La Santísima Trinidad A (cf. misal II, pág. 4)

(Ex 34, 4-6.8-9; 2Co 13, 11-13; Jn 3, 16-18) 

Queridos hermanos: 

          Celebramos la fiesta de la Santísima Trinidad, que fue instituida por el Papa Juan XXII en el siglo XIV. En esta fiesta contemplamos a Dios, en la intimidad, de su actividad de amor que se difunde en la creación y en la redención. Dios rico en amor (1ª lectura); Dios de caridad (2ª lectura); Dios que se entrega por la vida del mundo (Evangelio).

          El Padre envía al Hijo, el Hijo revela al Padre y envían el Espíritu Santo. La fe en el Hijo nos revela el amor del Padre que nos salva y nos une a sí por el Espíritu, y a los hermanos en comunión con él.

          Dios es pues, comunidad fecunda de amor que se abre al encuentro con la creatura para abrazarla en la comunión por la entrega de sí, reconciliándola consigo.

          Que Dios se nos muestre como comunidad de amor, nos revela algo muy distinto de un ser solitario y fríamente perfecto y poderoso, que gobierna y escruta todas las cosas desde su impasibilidad inconmovible, legislador distante a la espera de un ajuste de cuentas inapelable. El amor salvador y redentor de Dios, testifica la naturaleza divina que le hace implicarse con sus criaturas, a las que no solamente concibe, sino a las que se dona, uniéndose a su acontecer de forma total e indisoluble.

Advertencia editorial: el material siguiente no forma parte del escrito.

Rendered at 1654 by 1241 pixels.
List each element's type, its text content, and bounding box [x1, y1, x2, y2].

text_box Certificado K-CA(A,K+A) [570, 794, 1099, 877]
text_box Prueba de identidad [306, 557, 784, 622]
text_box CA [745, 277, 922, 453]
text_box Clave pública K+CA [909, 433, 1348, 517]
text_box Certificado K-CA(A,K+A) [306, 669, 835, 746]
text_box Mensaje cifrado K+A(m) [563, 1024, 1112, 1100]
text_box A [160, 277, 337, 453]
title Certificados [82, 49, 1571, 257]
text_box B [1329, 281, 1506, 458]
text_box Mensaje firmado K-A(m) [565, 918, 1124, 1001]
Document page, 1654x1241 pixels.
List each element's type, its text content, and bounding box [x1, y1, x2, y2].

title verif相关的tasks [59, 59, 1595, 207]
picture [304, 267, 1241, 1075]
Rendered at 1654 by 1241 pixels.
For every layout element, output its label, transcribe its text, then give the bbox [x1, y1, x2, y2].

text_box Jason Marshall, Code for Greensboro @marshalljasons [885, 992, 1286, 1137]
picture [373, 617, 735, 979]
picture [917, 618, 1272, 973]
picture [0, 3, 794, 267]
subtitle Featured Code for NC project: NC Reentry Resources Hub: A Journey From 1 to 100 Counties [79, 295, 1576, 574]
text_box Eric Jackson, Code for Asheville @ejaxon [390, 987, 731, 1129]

          El Misterio de Dios es en muchos aspectos inalcanzable a nuestra mente, pero lo que la palabra nos hace contemplar, es lo que él mismo ha querido manifestarnos para unirnos a él: Padre en Espíritu y Verdad, moviendo nuestra voluntad con lazos de amor, a amarlo. Contemplamos su misterio de amor que nos alcanza y nos arrastra tras de sí al encuentro del otro.

          Dios se deja conocer por nosotros a través del Hijo de su amor, para comunicarnos su Espíritu, que nos una en su comunión eterna. Por la gracia de Cristo, llegamos al amor del Padre, en la comunión del Espíritu Santo

          Nuestro origen queda recreado, cancelando nuestra mortal ruptura con el Origen del universo. Misterio de amor omnipotente, de comunión y de gracia, con el que Dios se nos revela íntimamente en el abismo de nuestro corazón.

          Profesar la fe en la Santísima Trinidad quiere decir aceptar el amor del Padre, vivir por medio de la gracia del Hijo y abrirse al don del Espíritu Santo: creer que el Padre y el Hijo vienen al hombre a través del Espíritu y en él habitan; alegrarse de que el cristiano sea templo vivo de Dios en el mundo; vivir en la tierra pero al mismo tiempo en Dios, caminar hacia Dios con Dios.

          Si todo en la creación tiene como fuerza motriz el amor, que ha sido inscrito en ella por el Creador, del cual ha recibido la existencia, y el Amor engendra amor que busca un fruto a través del servicio, cuál no será el amor del creador por el hombre.

          Santo, Santo, Santo; Padre, Hijo, y Espíritu.

 

          Proclamemos juntos nuestra fe.